Traditionally, CaT instability in wine is addressed by removing calcium through electrodialysis [
23,
24] or treatment with cation-exchange resins [
24,
25], by adding D,L-tartaric acid to remove calcium by forming calcium D,L-tartrate [
24,
25], or by adding micronized calcium tartrate [
24]. However, there are some limitations to these technologies, such as long processing times and expensive equipment. Enological stabilizing additives, which offer the advantages of simple operation and low cost, have been used. Stabilizing additives in wine that are allowed by the EU and OIV and are efficient for calcium tartrate instability include metatartaric acid [
24] and sodium carboxymethylcellulose [
24]. Nevertheless, metatartaric acid is a short-term solution because, over time, it can slowly hydrolyze into tartaric acid, which can increase the risk of precipitation [
12,
26,
27]. These additives are also used for potassium hydrogen tartrate instability [
24], but potassium polyaspartate, another widely used additive for potassium hydrogen tartrate instability, has been described as increasing calcium tartrate instability in unstable wines [
28]. Therefore, evaluating alternative natural calcium tartrate stabilizers is important for expanding the range of available options for calcium tartrate stabilization in wines.

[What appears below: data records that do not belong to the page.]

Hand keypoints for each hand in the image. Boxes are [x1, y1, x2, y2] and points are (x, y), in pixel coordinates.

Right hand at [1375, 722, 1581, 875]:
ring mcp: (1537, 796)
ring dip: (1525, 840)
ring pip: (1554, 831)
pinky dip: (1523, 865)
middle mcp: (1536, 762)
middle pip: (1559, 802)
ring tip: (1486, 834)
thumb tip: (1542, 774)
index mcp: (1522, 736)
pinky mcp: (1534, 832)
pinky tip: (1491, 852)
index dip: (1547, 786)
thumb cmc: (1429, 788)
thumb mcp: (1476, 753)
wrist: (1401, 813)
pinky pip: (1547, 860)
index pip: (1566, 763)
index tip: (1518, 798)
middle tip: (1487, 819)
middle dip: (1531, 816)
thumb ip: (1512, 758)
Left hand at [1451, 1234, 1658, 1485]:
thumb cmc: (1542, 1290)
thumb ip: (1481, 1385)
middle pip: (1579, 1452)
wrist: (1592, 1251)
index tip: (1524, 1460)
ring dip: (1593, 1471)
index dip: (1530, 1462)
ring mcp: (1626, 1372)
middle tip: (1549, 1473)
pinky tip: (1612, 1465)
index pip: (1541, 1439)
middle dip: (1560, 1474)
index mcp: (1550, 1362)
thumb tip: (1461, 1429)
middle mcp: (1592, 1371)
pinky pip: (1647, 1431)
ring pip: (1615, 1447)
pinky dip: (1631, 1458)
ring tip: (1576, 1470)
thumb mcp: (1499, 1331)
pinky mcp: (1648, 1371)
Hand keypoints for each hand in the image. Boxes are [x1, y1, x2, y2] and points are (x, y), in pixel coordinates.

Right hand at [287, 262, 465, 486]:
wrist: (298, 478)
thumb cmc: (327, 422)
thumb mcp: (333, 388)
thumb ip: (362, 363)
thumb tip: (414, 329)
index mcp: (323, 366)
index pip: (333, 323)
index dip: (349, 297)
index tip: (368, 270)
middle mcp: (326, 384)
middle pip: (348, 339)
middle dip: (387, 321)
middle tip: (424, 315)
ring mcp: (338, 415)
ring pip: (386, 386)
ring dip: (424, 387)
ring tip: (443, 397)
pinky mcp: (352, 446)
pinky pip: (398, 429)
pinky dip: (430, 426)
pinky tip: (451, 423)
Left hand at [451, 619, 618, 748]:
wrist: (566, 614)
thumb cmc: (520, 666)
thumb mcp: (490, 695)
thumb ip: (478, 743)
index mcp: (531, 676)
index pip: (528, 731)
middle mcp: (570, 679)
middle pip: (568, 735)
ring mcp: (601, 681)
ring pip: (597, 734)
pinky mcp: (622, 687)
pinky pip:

Considering the chemical characteristics of alginic acid, such as its strong anionic character and affinity for calcium ions, this polysaccharide was studied for the first time to evaluate its potential to stabilize calcium tartrate. This polysaccharide is already authorized for use in the clarification of wines with no application limit [
24] and is considered a processing aid by the OIV, making it a clean-label option for calcium tartrate stabilization.